Given passage ▸
--- Begin ---

Bug #106610 Concurrent INSERT IGNORE in InnoDB table may trigger the database to stall
Submitted: 1 Mar 2022 10:32 Modified: 4 Apr 2022 11:34
Reporter: Dirk LANGE Email Updates:
Status: Verified Impact on me:
None 
Category:MySQL Server: Locking Severity:S2 (Serious)
Version:5.7.33 OS:Linux
Assigned to: CPU Architecture:x86
Tags: auto_increment, concurrent, innodb, insert, unique key

[1 Mar 2022 10:32] Dirk LANGE
Description:
Concurrent INSERT IGNORE into an InnoDB Table may trigger a database state, where overall statement execution stalls.
InnoDB-related statements suffer from drastically increased runtime.

Prerequisite:
- innodb_autoinc_lock_mode = 2
- InnoDB target table contains
  a primary key column using AUTO_INCREMENT, and
  another column, adding a separate unique key
- concurrent INSERT IGNORE

Observation:
All statements involving InnoDB tables appear to execute if not being locked otherwise (if no other lock condition applies), but extremely slow, virtually not progressing.
Affected are
- the triggering INSERT IGNORE themselves
- all other independently running statements on tables of type InnoDB

One of the triggering INSERT IGNORE will start executing, the other concurrent one(s) are in State „Sending data“ or „Update“.
The one running executes already extremely slow (ref. strace on the mysqld thread).

In case of exceeding innodb_lock_wait_timeout, the waiting ones will get aborted.
Even when the last waiting/locked INSERT IGNORE got aborted, the executing one keeps processing extremely slow.

The situation recovers, when the executing INSERT IGNORE finished.
In case of still waiting INSERT IGNORE, they now execute as fast as normal, if not another race condition occurs.

The runtime of the executing INSERT IGNORE appears to scale with the number of records to be processed.

In contrast, letting run the „triggering“ INSERT IGNORE sequentially will not lead to the effect described.
They would execute in fast manner.

The host machine load plunges to 1-2 regarding the respective MySQL instance.

Consequence:
In regular database production mode suffering from the effect described, the number of open connections will increase over time leading to
- reaching the maximum number of allowed database connections
- accumulating a vast number of active connections executing statements
- virtually no response by the database in terms of delivering results

The effect described happens with INSERT-like Statements (INSERT IGNORE … SELECT …) as well as “Simple INSERT”- (single-row, multi-row).

--- End ---

What you need to do ▸
a - Reproduce the bug report from "Version:5.7.33 OS:Linux" to "drastically increased runtime.", replacing "drastically" with "severely".
b - In the bug report, what happens to the waiting statements when innodb_lock_wait_timeout is exceeded?
c - For each statement, answer yes or no on whether the bug report supports it, and quote the words that decide it.
(i) The severity is listed as S2 (Serious).
(ii) Running the triggering INSERT IGNORE statements sequentially produces the same stall.
(iii) The situation recovers once the executing INSERT IGNORE finishes.
The records after this are separate from the bug report.

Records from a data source
--- Begin ---

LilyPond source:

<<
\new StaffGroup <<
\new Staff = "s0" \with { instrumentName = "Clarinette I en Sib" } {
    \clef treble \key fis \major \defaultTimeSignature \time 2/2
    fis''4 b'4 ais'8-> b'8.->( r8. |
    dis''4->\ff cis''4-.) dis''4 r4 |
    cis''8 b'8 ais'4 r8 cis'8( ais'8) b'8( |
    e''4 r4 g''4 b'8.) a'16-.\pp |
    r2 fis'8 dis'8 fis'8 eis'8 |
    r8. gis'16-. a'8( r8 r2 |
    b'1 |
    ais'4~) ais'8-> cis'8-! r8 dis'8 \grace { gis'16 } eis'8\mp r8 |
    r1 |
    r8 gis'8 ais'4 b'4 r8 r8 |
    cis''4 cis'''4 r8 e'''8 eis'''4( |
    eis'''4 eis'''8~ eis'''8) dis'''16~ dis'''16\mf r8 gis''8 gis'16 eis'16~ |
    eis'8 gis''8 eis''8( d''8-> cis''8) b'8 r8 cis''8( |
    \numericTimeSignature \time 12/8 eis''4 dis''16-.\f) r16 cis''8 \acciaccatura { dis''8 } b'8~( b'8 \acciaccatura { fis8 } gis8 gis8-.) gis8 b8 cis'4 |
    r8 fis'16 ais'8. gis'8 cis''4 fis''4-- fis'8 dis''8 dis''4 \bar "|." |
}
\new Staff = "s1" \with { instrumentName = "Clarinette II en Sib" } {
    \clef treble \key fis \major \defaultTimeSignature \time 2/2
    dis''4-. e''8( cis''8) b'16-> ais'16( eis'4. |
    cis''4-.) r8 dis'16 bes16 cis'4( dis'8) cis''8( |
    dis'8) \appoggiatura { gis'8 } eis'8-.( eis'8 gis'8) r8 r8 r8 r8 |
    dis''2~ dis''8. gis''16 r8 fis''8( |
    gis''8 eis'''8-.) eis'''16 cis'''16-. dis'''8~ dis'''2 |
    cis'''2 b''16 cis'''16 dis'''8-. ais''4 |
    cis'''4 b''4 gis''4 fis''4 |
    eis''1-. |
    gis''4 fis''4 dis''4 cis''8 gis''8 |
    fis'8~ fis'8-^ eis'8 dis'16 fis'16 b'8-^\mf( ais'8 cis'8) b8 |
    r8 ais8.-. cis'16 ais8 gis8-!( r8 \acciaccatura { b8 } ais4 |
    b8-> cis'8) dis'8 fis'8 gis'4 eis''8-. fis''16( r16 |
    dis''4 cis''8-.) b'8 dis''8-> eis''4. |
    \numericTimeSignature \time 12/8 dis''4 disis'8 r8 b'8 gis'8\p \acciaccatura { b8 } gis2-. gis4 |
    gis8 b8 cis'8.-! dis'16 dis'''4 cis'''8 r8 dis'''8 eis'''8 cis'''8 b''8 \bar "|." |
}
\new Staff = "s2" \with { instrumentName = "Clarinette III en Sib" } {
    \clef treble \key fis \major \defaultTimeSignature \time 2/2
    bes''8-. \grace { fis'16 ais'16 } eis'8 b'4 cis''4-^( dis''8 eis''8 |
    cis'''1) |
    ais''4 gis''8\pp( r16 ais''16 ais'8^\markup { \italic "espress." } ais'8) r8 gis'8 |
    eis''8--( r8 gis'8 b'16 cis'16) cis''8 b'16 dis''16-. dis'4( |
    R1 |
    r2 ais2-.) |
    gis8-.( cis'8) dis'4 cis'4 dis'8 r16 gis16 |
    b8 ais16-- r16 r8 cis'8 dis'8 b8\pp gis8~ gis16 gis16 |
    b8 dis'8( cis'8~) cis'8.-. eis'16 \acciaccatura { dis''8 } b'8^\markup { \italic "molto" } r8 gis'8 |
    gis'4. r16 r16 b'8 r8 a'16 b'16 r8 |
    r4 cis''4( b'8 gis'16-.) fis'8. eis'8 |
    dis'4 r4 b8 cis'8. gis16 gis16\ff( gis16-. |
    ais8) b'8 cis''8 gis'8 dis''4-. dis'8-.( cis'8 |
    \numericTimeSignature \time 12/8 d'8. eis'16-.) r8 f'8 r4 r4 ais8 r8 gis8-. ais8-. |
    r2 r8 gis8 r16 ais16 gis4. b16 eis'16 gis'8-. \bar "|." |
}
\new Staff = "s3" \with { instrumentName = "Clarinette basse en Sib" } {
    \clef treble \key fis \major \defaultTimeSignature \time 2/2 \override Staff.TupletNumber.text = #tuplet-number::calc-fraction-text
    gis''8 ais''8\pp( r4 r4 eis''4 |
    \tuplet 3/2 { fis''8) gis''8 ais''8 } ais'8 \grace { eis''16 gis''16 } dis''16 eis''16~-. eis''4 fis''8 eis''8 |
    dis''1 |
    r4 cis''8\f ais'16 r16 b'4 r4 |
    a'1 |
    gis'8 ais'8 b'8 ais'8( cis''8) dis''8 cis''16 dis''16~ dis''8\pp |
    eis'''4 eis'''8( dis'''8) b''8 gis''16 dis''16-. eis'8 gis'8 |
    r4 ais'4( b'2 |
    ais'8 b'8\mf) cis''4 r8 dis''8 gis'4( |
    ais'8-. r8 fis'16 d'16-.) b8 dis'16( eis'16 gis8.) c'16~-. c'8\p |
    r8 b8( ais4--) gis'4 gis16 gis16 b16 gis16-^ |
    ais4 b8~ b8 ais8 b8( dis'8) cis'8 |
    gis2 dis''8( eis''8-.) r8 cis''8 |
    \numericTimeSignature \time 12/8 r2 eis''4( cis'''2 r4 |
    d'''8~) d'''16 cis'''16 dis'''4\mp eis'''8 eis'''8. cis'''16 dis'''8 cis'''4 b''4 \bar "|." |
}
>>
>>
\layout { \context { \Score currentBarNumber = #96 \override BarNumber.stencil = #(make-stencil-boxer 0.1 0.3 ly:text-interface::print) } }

--- End ---

Answers to the problems ▸
a -
Version:5.7.33 OS:Linux
Assigned to: CPU Architecture:x86
Tags: auto_increment, concurrent, innodb, insert, unique key

[1 Mar 2022 10:32] Dirk LANGE
Description:
Concurrent INSERT IGNORE into an InnoDB Table may trigger a database state, where overall statement execution stalls.
InnoDB-related statements suffer from severely increased runtime.

b - They get aborted.

c -
(i) Yes: "Severity:S2 (Serious)"
(ii) No: "letting run the „triggering“ INSERT IGNORE sequentially will not lead to the effect described."
(iii) Yes: "The situation recovers, when the executing INSERT IGNORE finished."